▶ **EXERCISE OBJECTIVE**: Your task is to copy every line of this material exactly.

= = =

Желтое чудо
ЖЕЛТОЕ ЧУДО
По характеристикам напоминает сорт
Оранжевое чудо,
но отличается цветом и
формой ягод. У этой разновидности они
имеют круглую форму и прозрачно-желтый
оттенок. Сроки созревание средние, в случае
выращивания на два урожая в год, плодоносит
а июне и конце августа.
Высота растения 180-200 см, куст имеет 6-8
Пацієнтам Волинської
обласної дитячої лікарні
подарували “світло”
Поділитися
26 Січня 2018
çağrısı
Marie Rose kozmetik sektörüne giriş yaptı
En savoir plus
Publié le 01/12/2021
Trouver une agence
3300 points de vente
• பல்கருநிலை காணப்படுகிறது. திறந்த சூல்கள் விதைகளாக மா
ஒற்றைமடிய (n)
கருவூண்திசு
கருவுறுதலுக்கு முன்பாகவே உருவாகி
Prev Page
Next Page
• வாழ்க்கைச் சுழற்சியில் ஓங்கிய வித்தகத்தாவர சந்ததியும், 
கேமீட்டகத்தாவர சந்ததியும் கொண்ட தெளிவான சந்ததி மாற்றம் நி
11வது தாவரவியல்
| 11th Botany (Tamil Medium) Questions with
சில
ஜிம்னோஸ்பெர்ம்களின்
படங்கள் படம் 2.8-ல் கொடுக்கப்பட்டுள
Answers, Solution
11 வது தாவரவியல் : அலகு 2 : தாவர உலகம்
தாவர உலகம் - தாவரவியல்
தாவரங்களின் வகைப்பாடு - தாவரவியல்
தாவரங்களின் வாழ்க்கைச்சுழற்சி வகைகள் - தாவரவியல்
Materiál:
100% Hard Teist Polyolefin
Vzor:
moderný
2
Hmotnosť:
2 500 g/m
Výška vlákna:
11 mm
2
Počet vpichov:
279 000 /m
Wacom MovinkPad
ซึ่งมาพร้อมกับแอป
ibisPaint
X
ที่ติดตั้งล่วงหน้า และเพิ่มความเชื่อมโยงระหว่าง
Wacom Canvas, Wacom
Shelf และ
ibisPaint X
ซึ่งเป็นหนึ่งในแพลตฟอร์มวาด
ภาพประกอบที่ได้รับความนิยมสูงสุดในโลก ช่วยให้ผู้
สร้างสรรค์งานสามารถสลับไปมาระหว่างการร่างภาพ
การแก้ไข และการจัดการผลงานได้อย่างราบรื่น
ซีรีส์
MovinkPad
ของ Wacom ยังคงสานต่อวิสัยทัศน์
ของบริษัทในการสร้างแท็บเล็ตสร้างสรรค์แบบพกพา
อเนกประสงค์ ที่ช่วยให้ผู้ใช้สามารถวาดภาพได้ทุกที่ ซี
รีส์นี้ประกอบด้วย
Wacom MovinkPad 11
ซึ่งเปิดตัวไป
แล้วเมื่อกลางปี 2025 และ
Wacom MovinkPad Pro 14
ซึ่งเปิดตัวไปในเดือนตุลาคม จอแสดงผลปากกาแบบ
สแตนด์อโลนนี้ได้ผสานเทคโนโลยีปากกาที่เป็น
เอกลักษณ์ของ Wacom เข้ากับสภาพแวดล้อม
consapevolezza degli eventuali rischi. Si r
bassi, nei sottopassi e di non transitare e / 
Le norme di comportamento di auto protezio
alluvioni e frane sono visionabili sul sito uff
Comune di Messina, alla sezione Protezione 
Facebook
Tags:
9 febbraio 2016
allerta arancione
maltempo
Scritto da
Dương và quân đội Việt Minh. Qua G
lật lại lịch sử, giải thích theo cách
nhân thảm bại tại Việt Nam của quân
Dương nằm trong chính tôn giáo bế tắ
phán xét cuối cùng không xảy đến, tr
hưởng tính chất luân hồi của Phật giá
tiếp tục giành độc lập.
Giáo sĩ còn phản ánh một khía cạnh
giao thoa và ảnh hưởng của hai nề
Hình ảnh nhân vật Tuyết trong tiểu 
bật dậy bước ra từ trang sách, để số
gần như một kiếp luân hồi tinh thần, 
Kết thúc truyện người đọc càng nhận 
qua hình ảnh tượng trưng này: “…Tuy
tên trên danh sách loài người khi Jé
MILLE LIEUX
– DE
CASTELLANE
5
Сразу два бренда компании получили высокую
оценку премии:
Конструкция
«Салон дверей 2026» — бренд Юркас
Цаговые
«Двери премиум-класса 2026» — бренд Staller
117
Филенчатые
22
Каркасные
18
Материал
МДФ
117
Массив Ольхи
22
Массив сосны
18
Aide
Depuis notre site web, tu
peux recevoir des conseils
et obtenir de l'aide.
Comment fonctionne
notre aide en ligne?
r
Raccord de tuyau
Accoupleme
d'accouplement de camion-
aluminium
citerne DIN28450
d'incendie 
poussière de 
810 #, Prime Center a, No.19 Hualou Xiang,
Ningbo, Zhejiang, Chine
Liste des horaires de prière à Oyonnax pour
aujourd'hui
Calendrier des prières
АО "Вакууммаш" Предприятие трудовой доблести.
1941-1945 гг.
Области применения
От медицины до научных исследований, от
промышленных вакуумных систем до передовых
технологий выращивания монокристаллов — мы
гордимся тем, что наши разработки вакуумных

= = =

▶ **TASK SOLUTION**:
Желтое чудо
ЖЕЛТОЕ ЧУДО
По характеристикам напоминает сорт
Оранжевое чудо,
но отличается цветом и
формой ягод. У этой разновидности они
имеют круглую форму и прозрачно-желтый
оттенок. Сроки созревание средние, в случае
выращивания на два урожая в год, плодоносит
а июне и конце августа.
Высота растения 180-200 см, куст имеет 6-8
Пацієнтам Волинської
обласної дитячої лікарні
подарували “світло”
Поділитися
26 Січня 2018
çağrısı
Marie Rose kozmetik sektörüne giriş yaptı
En savoir plus
Publié le 01/12/2021
Trouver une agence
3300 points de vente
• பல்கருநிலை காணப்படுகிறது. திறந்த சூல்கள் விதைகளாக மா
ஒற்றைமடிய (n)
கருவூண்திசு
கருவுறுதலுக்கு முன்பாகவே உருவாகி
Prev Page
Next Page
• வாழ்க்கைச் சுழற்சியில் ஓங்கிய வித்தகத்தாவர சந்ததியும், 
கேமீட்டகத்தாவர சந்ததியும் கொண்ட தெளிவான சந்ததி மாற்றம் நி
11வது தாவரவியல்
| 11th Botany (Tamil Medium) Questions with
சில
ஜிம்னோஸ்பெர்ம்களின்
படங்கள் படம் 2.8-ல் கொடுக்கப்பட்டுள
Answers, Solution
11 வது தாவரவியல் : அலகு 2 : தாவர உலகம்
தாவர உலகம் - தாவரவியல்
தாவரங்களின் வகைப்பாடு - தாவரவியல்
தாவரங்களின் வாழ்க்கைச்சுழற்சி வகைகள் - தாவரவியல்
Materiál:
100% Hard Teist Polyolefin
Vzor:
moderný
2
Hmotnosť:
2 500 g/m
Výška vlákna:
11 mm
2
Počet vpichov:
279 000 /m
Wacom MovinkPad
ซึ่งมาพร้อมกับแอป
ibisPaint
X
ที่ติดตั้งล่วงหน้า และเพิ่มความเชื่อมโยงระหว่าง
Wacom Canvas, Wacom
Shelf และ
ibisPaint X
ซึ่งเป็นหนึ่งในแพลตฟอร์มวาด
ภาพประกอบที่ได้รับความนิยมสูงสุดในโลก ช่วยให้ผู้
สร้างสรรค์งานสามารถสลับไปมาระหว่างการร่างภาพ
การแก้ไข และการจัดการผลงานได้อย่างราบรื่น
ซีรีส์
MovinkPad
ของ Wacom ยังคงสานต่อวิสัยทัศน์
ของบริษัทในการสร้างแท็บเล็ตสร้างสรรค์แบบพกพา
อเนกประสงค์ ที่ช่วยให้ผู้ใช้สามารถวาดภาพได้ทุกที่ ซี
รีส์นี้ประกอบด้วย
Wacom MovinkPad 11
ซึ่งเปิดตัวไป
แล้วเมื่อกลางปี 2025 และ
Wacom MovinkPad Pro 14
ซึ่งเปิดตัวไปในเดือนตุลาคม จอแสดงผลปากกาแบบ
สแตนด์อโลนนี้ได้ผสานเทคโนโลยีปากกาที่เป็น
เอกลักษณ์ของ Wacom เข้ากับสภาพแวดล้อม
consapevolezza degli eventuali rischi. Si r
bassi, nei sottopassi e di non transitare e / 
Le norme di comportamento di auto protezio
alluvioni e frane sono visionabili sul sito uff
Comune di Messina, alla sezione Protezione 
Facebook
Tags:
9 febbraio 2016
allerta arancione
maltempo
Scritto da
Dương và quân đội Việt Minh. Qua G
lật lại lịch sử, giải thích theo cách
nhân thảm bại tại Việt Nam của quân
Dương nằm trong chính tôn giáo bế tắ
phán xét cuối cùng không xảy đến, tr
hưởng tính chất luân hồi của Phật giá
tiếp tục giành độc lập.
Giáo sĩ còn phản ánh một khía cạnh
giao thoa và ảnh hưởng của hai nề
Hình ảnh nhân vật Tuyết trong tiểu 
bật dậy bước ra từ trang sách, để số
gần như một kiếp luân hồi tinh thần, 
Kết thúc truyện người đọc càng nhận 
qua hình ảnh tượng trưng này: “…Tuy
tên trên danh sách loài người khi Jé
MILLE LIEUX
– DE
CASTELLANE
5
Сразу два бренда компании получили высокую
оценку премии:
Конструкция
«Салон дверей 2026» — бренд Юркас
Цаговые
«Двери премиум-класса 2026» — бренд Staller
117
Филенчатые
22
Каркасные
18
Материал
МДФ
117
Массив Ольхи
22
Массив сосны
18
Aide
Depuis notre site web, tu
peux recevoir des conseils
et obtenir de l'aide.
Comment fonctionne
notre aide en ligne?
r
Raccord de tuyau
Accoupleme
d'accouplement de camion-
aluminium
citerne DIN28450
d'incendie 
poussière de 
810 #, Prime Center a, No.19 Hualou Xiang,
Ningbo, Zhejiang, Chine
Liste des horaires de prière à Oyonnax pour
aujourd'hui
Calendrier des prières
АО "Вакууммаш" Предприятие трудовой доблести.
1941-1945 гг.
Области применения
От медицины до научных исследований, от
промышленных вакуумных систем до передовых
технологий выращивания монокристаллов — мы
гордимся тем, что наши разработки вакуумных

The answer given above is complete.